Marked species differences exist in P450 expression and activities. In order to produce mouse models that can be used to more accurately predict human drug and carcinogen metabolism, P450‐ and xenobiotic receptor humanized mice are being prepared using bacterial artificial chromosomes (BAC) and P1 phage artificial chromosomes (PAC) genomic clones. In some cases, transgenic mice carrying the human genes are bred with null‐mice to produce fully humanized mice. Mice expressing human CYP1A1, CYP1A2, CYP2E1, CYP2D6, CYP3A4, and CYP3A7 were generated and characterized. Studies with the CYP3A4‐humanized (hCYP3A4) mouse line revealed new information on the physiological function of this P450 and its role in drug metabolism in vivo. With this mouse line, CYP3A4, under certain circumstances, was found to alter the serum levels of estrogen resulting in deficient lactation and low pup survival as a result of underdeveloped mammary glands. This hCYP3A4 mouse established the importance of intestinal CYP3A4 in the pharmacokinetics of orally administered drugs.

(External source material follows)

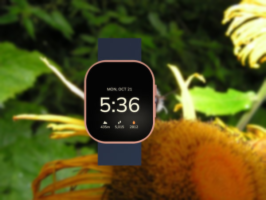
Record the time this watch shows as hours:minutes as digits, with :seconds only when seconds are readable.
5:36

The hCYP3A4 mice were also used to establish the mechanisms of potential gender differences in CYP3A4 expression (adult female > adult male) that could account for human gender differences in drug metabolism and response. The pregnane X receptor (PXR) is also involved in induction of drug metabolism through its target genes including CYP3A4. Since species differences exist in ligand specificity between human and mice, a PXR‐humanized mouse (hPXR) was produced that responds to human PXR activators such as rifampicin but does not respond to the rodent activator pregnenalone 16α‐carbonitrile.